Deployment in Nord-Kivu

Currently, Potras and his Romanians are engaged in active combat alongside the Forces Armées de la République Démocratique du Congo (FARDC) and UN peacekeepers against the eastern Congo’s M23 (Mouvement du 23 mars). M23 is a predominantly Congolese Tutsi anti-government militia operating in the province of Nord-Kivu with the support of Rwanda (see Terrorism Monitor, July 26, 2012). Both the Nord-Kivu Tutsi and the Sud-Kivu Banyamulenge Tutsi suffer from ethnic discrimination and the threat of expulsion from the DRC due to widespread accusations of being “Rwandan foreigners” rather than natives of the Kivu region.
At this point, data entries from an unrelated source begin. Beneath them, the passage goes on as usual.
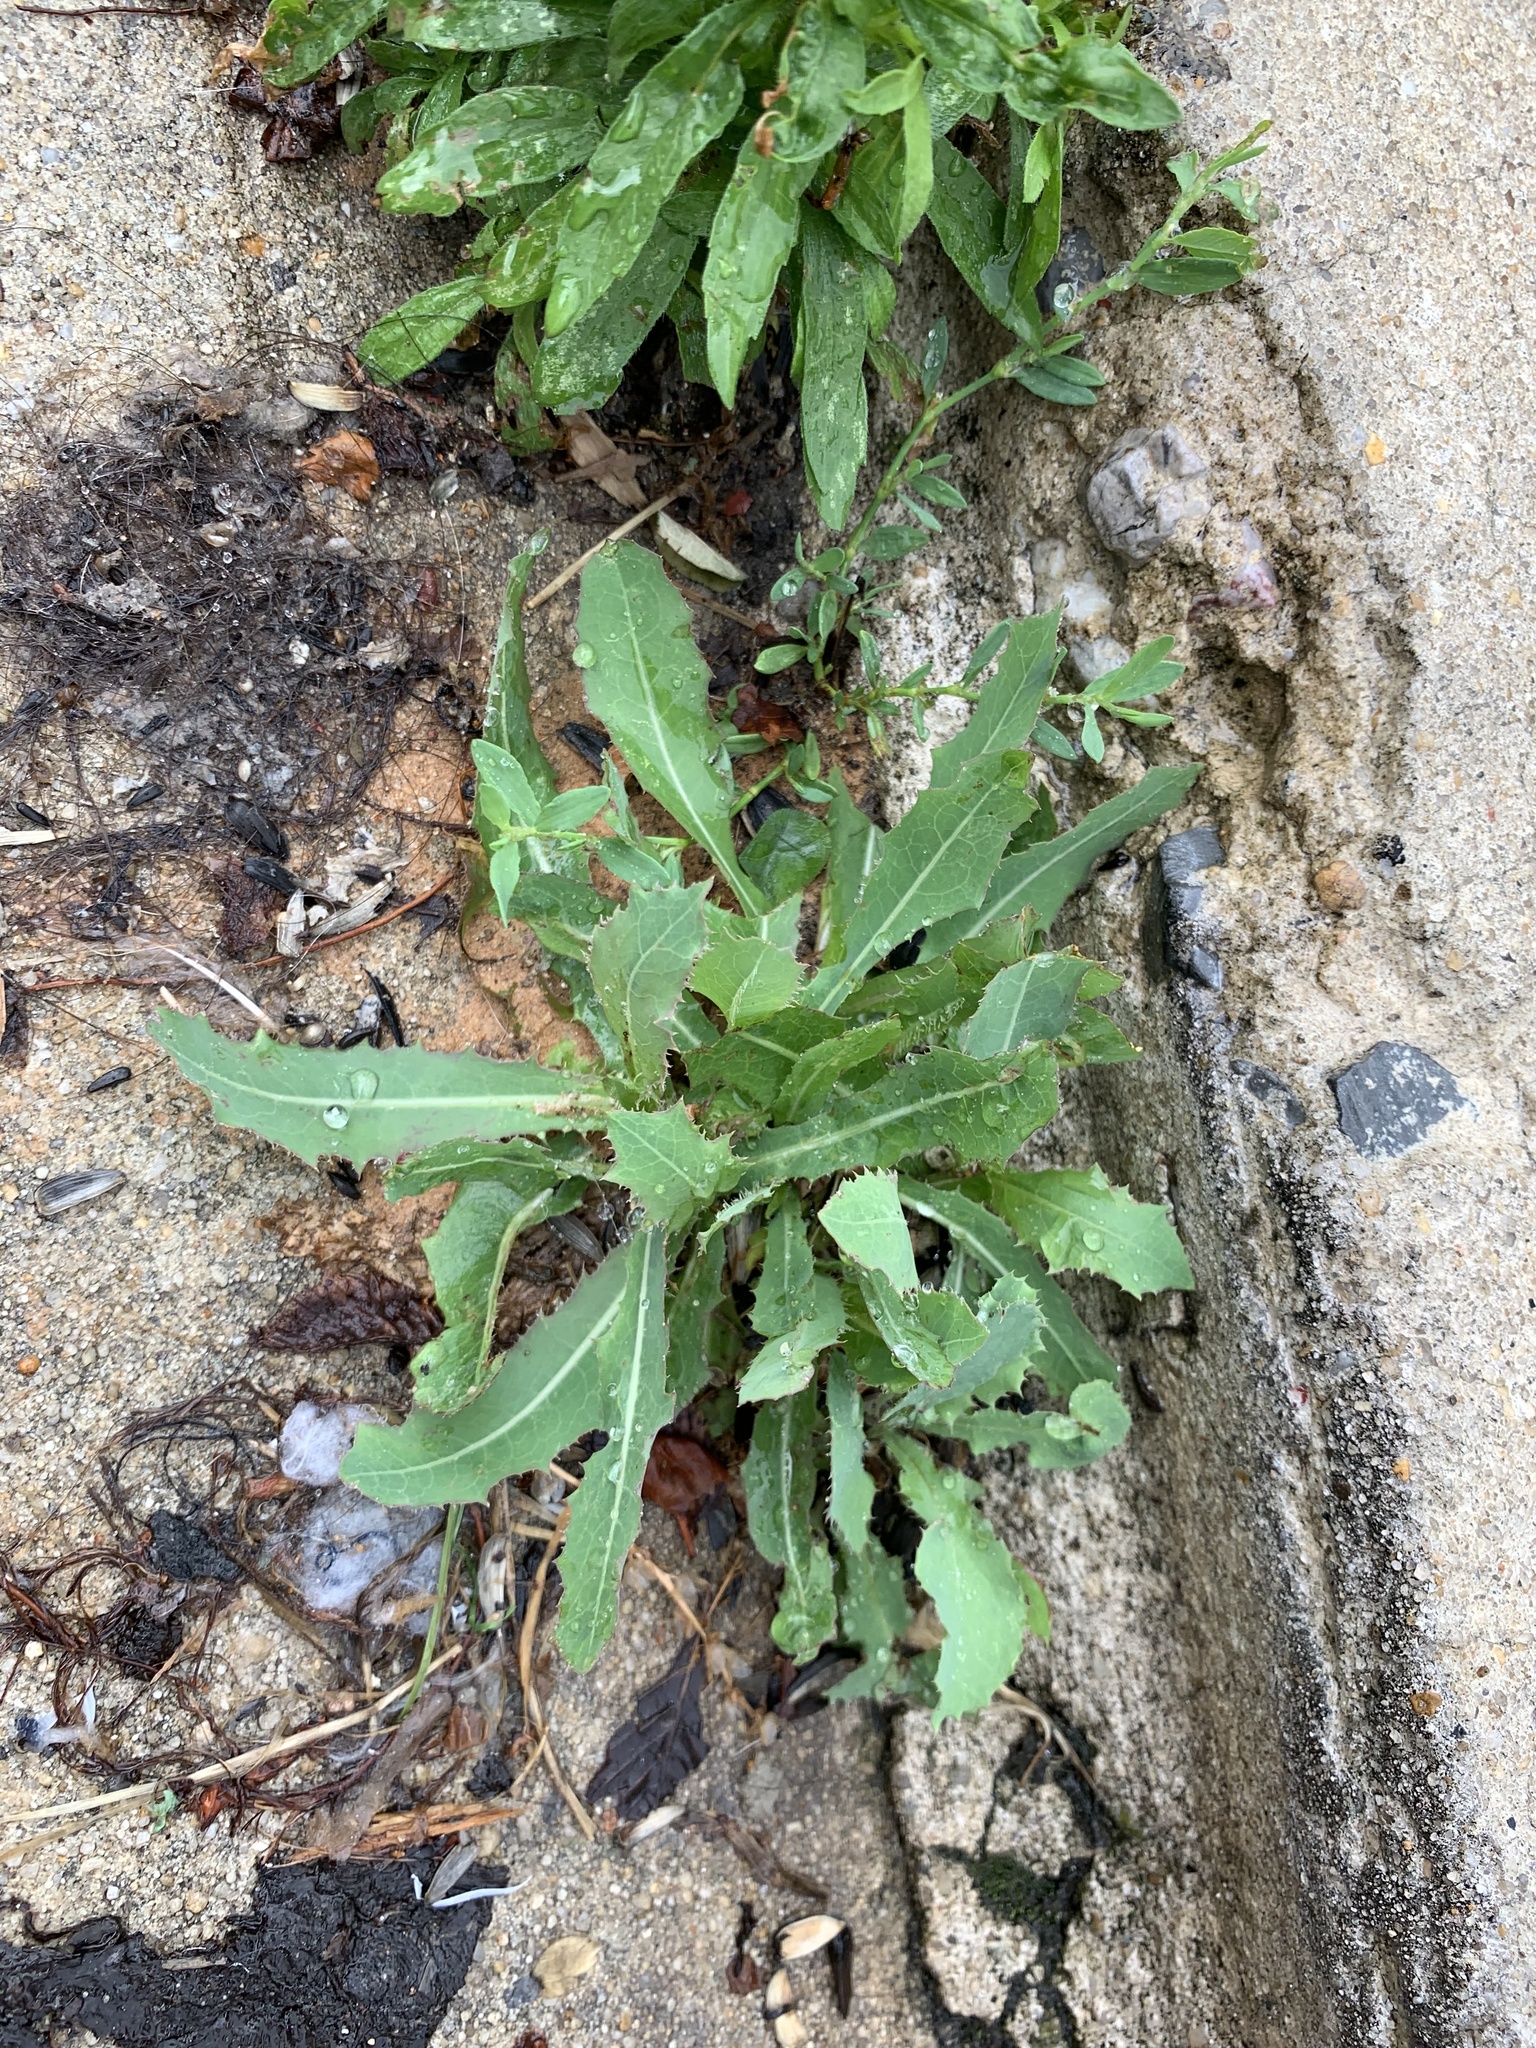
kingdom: Plantae
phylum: Tracheophyta
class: Magnoliopsida
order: Asterales
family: Asteraceae
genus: Lactuca
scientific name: Lactuca serriola
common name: Prickly lettuce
One Moldovan and two of Potra’s Romanian mercenaries, Victor Railean and Vasile Badea, were killed in an M23 ambush in February (DRC News, February 19). Four others were wounded when the Romanian unit remained under fire for ten hours while defending the city of Saké from an M23 offensive (Libertatea [Bucharest, February 9].

Potra’s fighters collaborate with Bulgarian PMC Agemira, led by French businessman Olivier Bazin (a.k.a. “Colonel Mario”) (Great Lakes Eye [Kigali], January 19, 2023). Agemira maintains what is left of the DRC’s aging, mostly Soviet-era air force (Jeune Afrique, July 28, 2023). Georgian and Belarussian pilots are engaged to fly the DRC’s helicopters and fighter jets (Deutsche Welle, January 17, 2023; Bellingcat, June 26, 2017). A Georgian helicopter pilot was captured by M23 in 2017. His fate remains unknown (OC Media [Tbilisi], May 26, 2017).

Conclusion

Potra has recently taken an interest in Romanian politics. In February 2022, he became president of the Mediaș chapter of the Alianței Pentru Patrie (APP, Alliance for the Fatherland), a nationalist Eurosceptic party. Some days later, Potra issued a video addressed to the Romanian political class. Holding a machete, Potra declared: “You are all traitors to the country who serve foreign interests…” The mercenary chief also denounced Romania’s military support for Ukraine: “What have the Russians done to us, how have they wronged us to be against them?” (Fanatik [Bucharest], April 14, 2023).

Nonetheless, Potra has tried to exploit the difference between Russian mercenaries with ties to the Kremlin and his own Romanians. According to Potra, Western governments “should be very happy that a European company is [in the DRC] that is not Wagner” (Le Monde, March 20). The governments of the West have so far avoided displays of “happiness” over the deployment of Potra’s Romanian soldiers of fortune in the long-suffering Congo. While Africa may have come to terms with the OAU’s 1977 ban on the use of European mercenaries, their deployment is still seen by many Western nations as a contribution to insecurity rather than a desirable alternative to the Wagner Group or its successor, the Russian Africa Corps (see Militant Leadership Monitor, April 18).

 

Notes:

[1] Jason K Stearns: Dancing in the Glory of Monsters: The Collapse of Congo and the Great War of Africa. New York, 2011, p. 124.

[2] For more on European and African mercenaries in the CAR, see AIS Special Report, February 5, 2022.